Hello friends,
This Sunday as we celebrate the Feast of the Presentation of Our Lord in the Temple, I wanted to take time to highlight the hymns and service music.
Our Processional Hymn is one not often sung, only useable when February 2 falls on a Sunday. It is found in a section of our hymnal for specific Feast Days. The text is a French Catholic hymn from the late 1600s, first written in Latin. It caught the attention of the traditionalist English Tractarians in the mid-1800s. They believed the text to be much older than it actually was, and though its popularity waned in France, it held on in Anglican circles. In the Hymnal 1940, the text was paired with an English Psalm tune. Though it is an unfamiliar tune, I hope you will enjoy it.
Today’s Hymn of the Day, a feature of the Lutheran liturgy, is one of the more versatile hymns in the Hymnal 1982 and Evangelical Lutheran Worship. Textually, this hymn is appropriate for Christmas, Epiphany, Trinity, or can be used as the hymnal editors have placed it, as a general Communion hymn. The tune is based on a French folk song and arranged by the prominent English composer Ralph Vaughan Williams (1872-1958), who was one of the editors of The English Hymnal (1906).
The choirs will be singing a lovely setting of the Nunc dimittis by the late nineteenth-century English composer George Dyson (1883-1964). This work’s text is the Song of Simeon, taken from our Gospel passage today, and the last of the four hymns and canticles found in the beginning of Luke’s gospel (the others being the Song of Zechariah, the Magnificat, and the Gloria in excelsis Deo). The Nunc dimittis is also traditionally the second canticle sung at Evensong services and can be found in the Book of Common Prayer on p. 66 and 120.
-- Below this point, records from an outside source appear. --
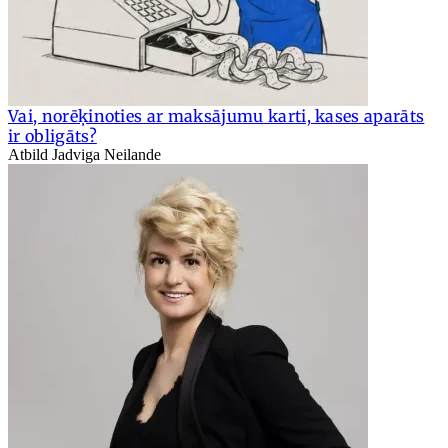
Vai, norēķinoties ar maksājumu karti, kases aparāts
ir obligāts?
Atbild Jadviga Neilande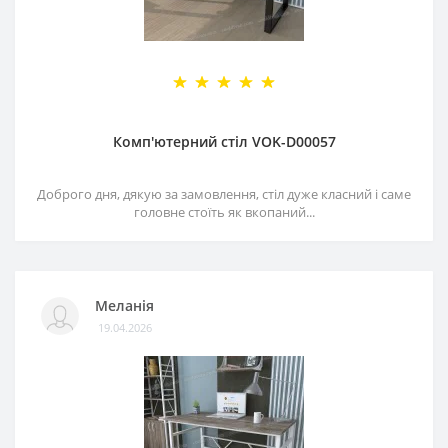
Комп'ютерний стіл VOK-D00057
Доброго дня, дякую за замовлення, стіл дуже класний і саме
головне стоїть як вкопаний...
Меланія
19.04.2026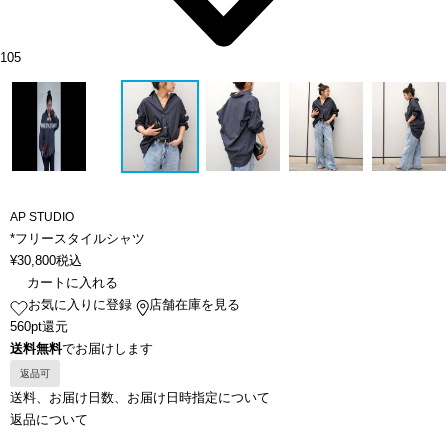
105
AP STUDIO
*フリースタイルシャツ
¥
30,800
税込
カートに入れる
お気に入りに登録
店舗在庫を見る
560pt還元
送料無料
でお届けします
返品可
送料、お届け日数、お届け日時指定について
返品について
The first Communion Hymn, like the Hymn of the Day, is versatile, combining themes of God’s reign with the humility of Christ’s Incarnation. The tune is composed by the Renaissance English composer Thomas Tallis (1505-1585) and is one of his simplest and sweetest hymn tunes.
We are singing another setting of the Nunc dimittis as our second Communion hymn, set to a tune by another Renaissance English composer, Orlando Gibbons (1583-1625). This tune might be familiar, as we also sing it to the text “Thou, who at thy first Eucharist didst pray.”
I’d imagine the Processional Hymn as we go forth is a favorite for many of you and is one of my own personal favorites. The text of Charles Wesley, like many Christian hymns, contains a dual incarnational/eschatological theme; the third stanza contains a profoundly beautiful statement of the Christian hope:
“Finish then thy new creation, pure and spotless let us be;
let us see thy great salvation perfectly restored in thee:
changed from glory into glory, ‘til in heaven we take our place,
‘til we cast our crowns before thee, lost in wonder, love, and praise.”
Finally, the Prelude and Postlude for this Sunday are J.S. Bach’s brilliant Prelude and Fugue in A minor, BWV 543. He demonstrates his mastery and synthesis of the styles of the great North German composers who preceded him in the Prelude, incorporates some Italian gestures in the Fugue, and demonstrates a clear mastery of gestures that are idiomatic to harpsichord and string playing throughout.